Recipe for a Jarrod Saltalamacchia Bounceback in 2015


Sep 5, 2014; Miami, FL, USA; Miami Marlins catcher Jarrod Saltalamacchia (39) connects for an RBI during the seventh inning against the Atlanta Braves at Marlins Ballpark. Mandatory Credit: Steve Mitchell-USA TODAY Sports

Going into 2014, the Miami Marlins felt they had secured the catcher position with the 3 year signing of Jarrod Saltalamacchia, for a reasonable $27 million. Coming off a successful 2013 where he slashed .273/.338/.446, with 14 bombs in 120 games for the Boston Red Sox.

The Marlins expected a similar performance over the next three years, but their lack of knowledge of advanced statistics hindered their ability to accurately assess his abilities.

Salty’s inflated line in 2013 was largely due to a high average on balls in play (BABIP). His BABIP of .372 in 2013 was 50 points higher than his career line of .321, accounting for his large regression in 2014. Speaking of 2014, he struggled during his first year in  the National League, posting a line of .220/.320/.362.  His below average offensive output, coupled with his painful-at-times defense, led to a WAR of 1.3.

Marlins’ team executives, as well as the fans, are left wondering: What can we expect from Salty in the future?  How can he get back to the success he enjoyed in 2013?

Below is a graph of Jarrod Saltalamacchia’s whiff percentage by zone, from his rookie season through 2013, from

Clearly there is a hole in his swing, on pitches up in the zone, and above the zone. Salty has an alarming tendency to swing and miss, especially when he sees high pitches. He’s always going to strike out, with a career 30% strikeout rate. But, if he becomes more selective, and doesn’t swing at as many pitches up in the zone, he could make more solid contact, and raise his BABIP closer to 2013 levels.
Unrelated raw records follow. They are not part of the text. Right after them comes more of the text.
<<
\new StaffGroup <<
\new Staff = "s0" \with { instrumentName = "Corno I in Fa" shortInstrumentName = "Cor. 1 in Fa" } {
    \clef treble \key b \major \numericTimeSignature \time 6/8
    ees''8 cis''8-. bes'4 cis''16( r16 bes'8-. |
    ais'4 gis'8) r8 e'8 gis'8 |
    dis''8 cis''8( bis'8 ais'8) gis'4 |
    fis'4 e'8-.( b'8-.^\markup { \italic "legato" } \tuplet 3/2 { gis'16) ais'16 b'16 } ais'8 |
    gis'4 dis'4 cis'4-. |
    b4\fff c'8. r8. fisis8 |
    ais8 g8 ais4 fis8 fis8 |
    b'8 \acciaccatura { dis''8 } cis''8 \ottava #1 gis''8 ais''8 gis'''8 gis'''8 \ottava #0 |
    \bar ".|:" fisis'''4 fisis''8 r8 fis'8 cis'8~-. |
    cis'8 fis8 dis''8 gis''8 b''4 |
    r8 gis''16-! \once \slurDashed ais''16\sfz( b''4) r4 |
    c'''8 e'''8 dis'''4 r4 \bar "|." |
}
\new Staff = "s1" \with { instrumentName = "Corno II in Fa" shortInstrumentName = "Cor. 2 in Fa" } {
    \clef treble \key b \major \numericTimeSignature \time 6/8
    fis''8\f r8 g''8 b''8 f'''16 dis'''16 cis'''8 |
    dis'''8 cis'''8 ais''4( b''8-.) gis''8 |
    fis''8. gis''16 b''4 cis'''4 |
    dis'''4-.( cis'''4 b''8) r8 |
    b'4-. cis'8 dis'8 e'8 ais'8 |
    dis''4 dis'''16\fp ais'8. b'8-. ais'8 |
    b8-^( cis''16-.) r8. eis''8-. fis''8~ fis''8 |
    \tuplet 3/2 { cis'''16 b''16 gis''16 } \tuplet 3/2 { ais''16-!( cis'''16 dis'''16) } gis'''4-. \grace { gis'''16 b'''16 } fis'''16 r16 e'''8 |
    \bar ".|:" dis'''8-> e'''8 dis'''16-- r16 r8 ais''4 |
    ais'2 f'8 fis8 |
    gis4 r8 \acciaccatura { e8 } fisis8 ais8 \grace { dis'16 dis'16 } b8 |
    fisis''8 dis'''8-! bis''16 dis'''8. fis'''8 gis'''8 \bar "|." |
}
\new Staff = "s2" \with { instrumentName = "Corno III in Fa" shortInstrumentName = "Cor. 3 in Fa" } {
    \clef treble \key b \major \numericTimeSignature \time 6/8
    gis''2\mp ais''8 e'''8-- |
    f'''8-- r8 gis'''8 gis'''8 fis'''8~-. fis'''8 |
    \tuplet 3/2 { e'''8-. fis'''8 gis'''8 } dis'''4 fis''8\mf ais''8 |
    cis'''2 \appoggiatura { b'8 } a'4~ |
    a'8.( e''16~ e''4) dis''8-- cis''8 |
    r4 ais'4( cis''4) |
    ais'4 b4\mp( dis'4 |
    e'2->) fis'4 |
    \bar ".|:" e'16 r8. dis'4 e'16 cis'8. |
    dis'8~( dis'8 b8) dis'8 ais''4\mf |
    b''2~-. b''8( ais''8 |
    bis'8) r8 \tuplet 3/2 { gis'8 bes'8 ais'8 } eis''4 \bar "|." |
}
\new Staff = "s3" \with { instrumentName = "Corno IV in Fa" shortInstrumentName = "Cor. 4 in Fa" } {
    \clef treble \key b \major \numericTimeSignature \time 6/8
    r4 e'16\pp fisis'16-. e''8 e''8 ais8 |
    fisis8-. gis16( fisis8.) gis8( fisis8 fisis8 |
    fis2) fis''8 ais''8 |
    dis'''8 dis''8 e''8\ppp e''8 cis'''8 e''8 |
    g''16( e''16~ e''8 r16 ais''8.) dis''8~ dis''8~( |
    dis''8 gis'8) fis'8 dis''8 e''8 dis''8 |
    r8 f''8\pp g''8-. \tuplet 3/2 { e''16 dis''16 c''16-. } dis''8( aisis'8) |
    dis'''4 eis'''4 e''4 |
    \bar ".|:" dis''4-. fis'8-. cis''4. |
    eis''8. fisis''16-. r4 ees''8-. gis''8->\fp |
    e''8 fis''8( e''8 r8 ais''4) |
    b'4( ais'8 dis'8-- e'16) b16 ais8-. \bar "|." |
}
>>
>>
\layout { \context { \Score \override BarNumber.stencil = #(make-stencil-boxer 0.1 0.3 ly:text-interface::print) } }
Below, the the same graph is shown, only focused on the 2014 season.

His swing and miss percentage on pitches up in the zone took a huge jump this season, as Marlins fans can remember what felt like a strikeout every time he came to the plate. Pitchers figured it out, and they started pounding him with the high stuff. Rather than make the necessary adjustments to his swing, Salty fell victim to a season-long slump starting in June.
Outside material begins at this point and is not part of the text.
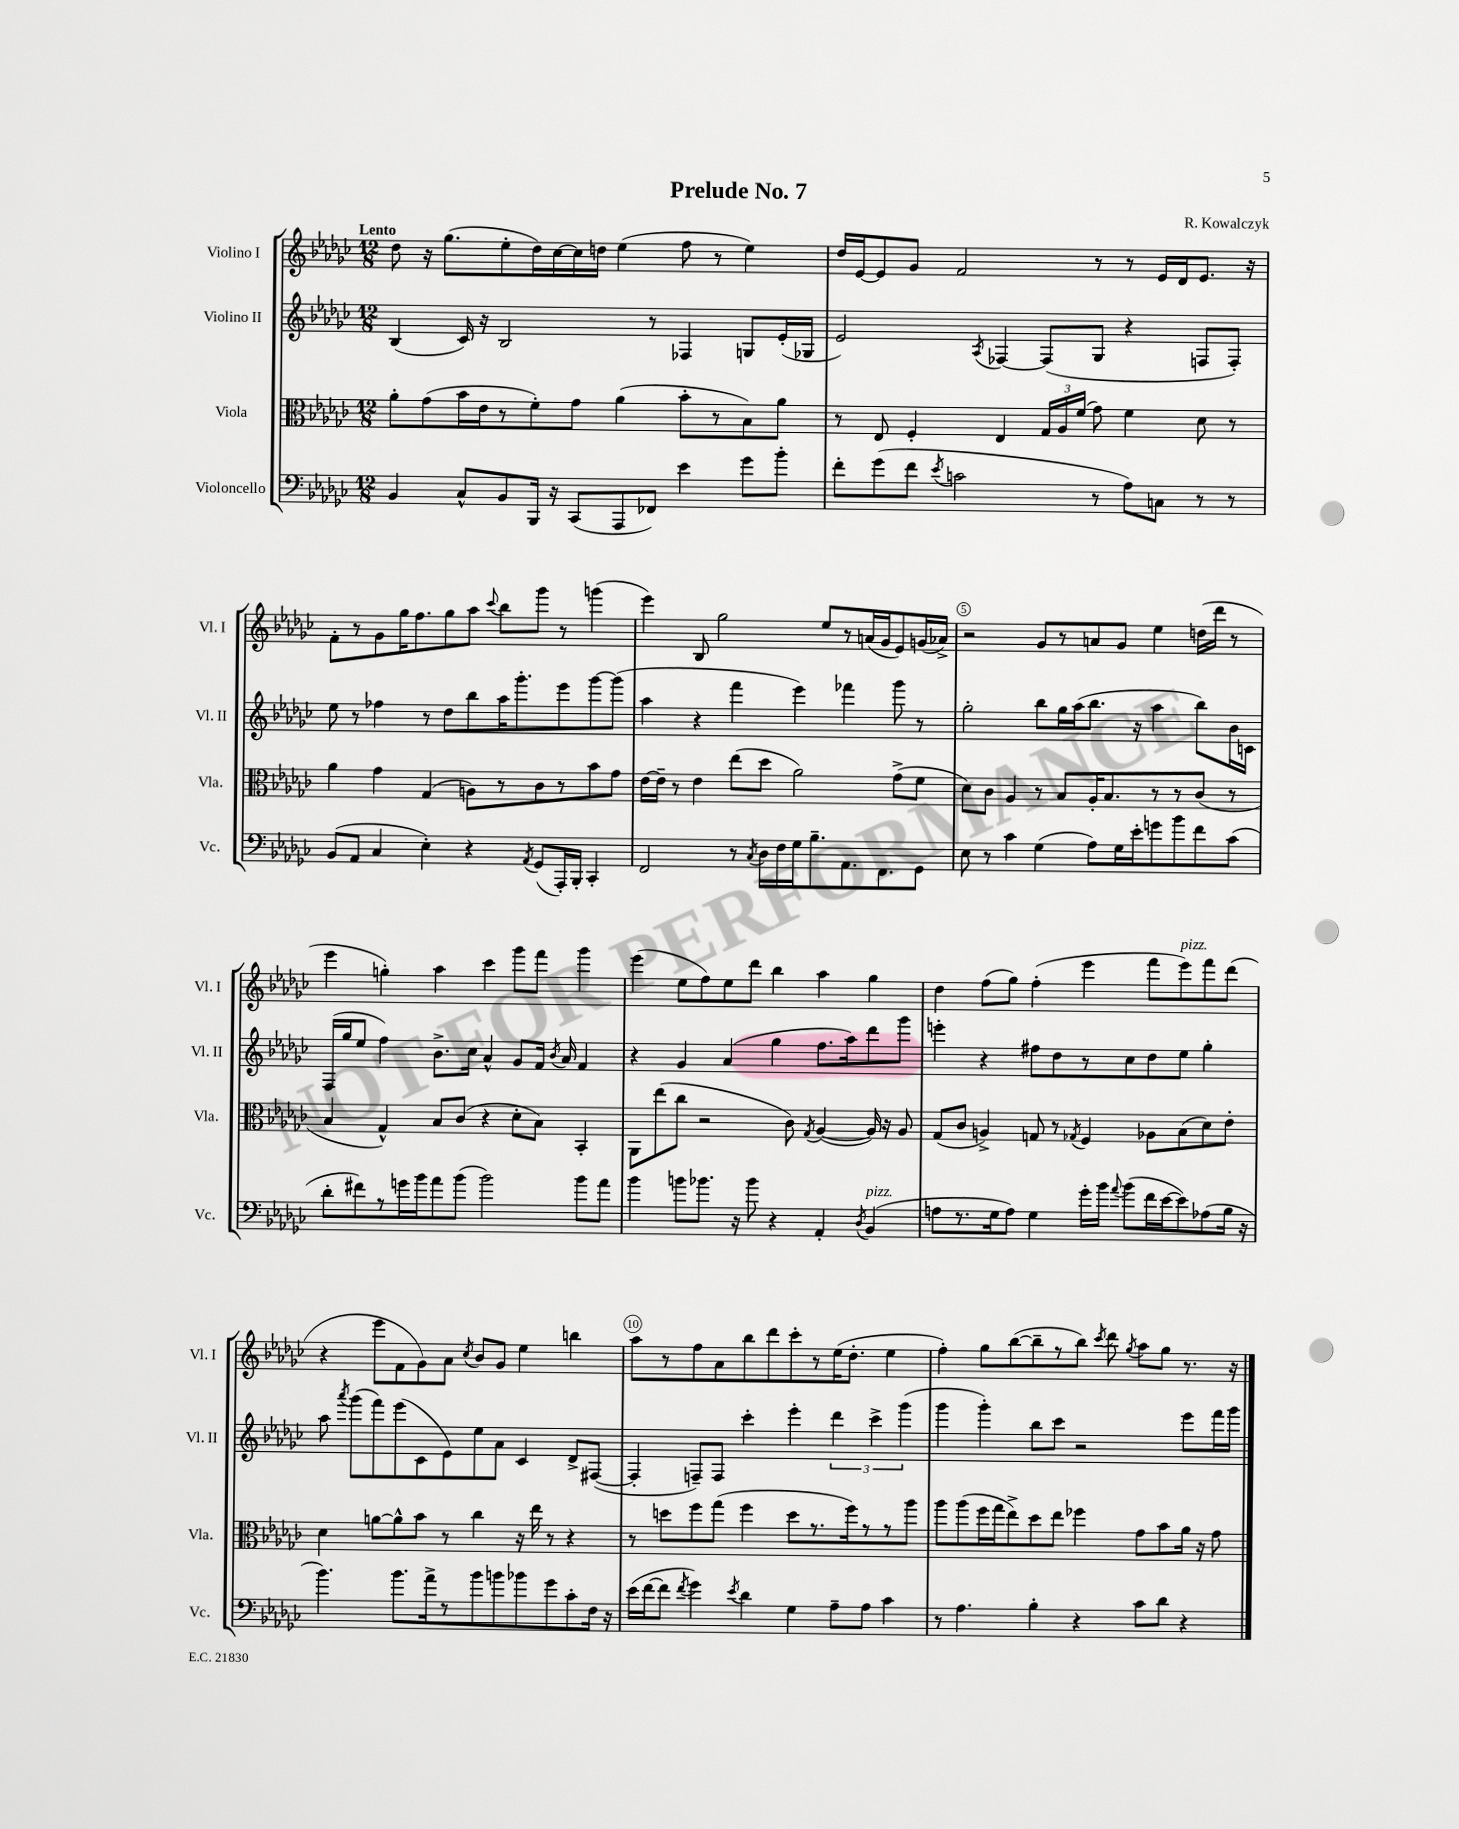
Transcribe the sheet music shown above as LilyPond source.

His BABIP table is shown below, and he’s clearly a low ball hitter.

If Salty can find a way to lay off on the high cheese, and make more contact down in the zone, he could definitely have a bounce back 2015. I doubt he will ever duplicate his 3.5 WAR season from 2013, but anything close to that would be a bonus. A 2 win season is certainly within reach for Salty, but he will always be limited by his defense and the tendency to strikeout. I’m sure Jarrod and the coaches are aware of his glaring weakness, and it’s time to make some adjustments.

New year, Old Salty? that would be nice.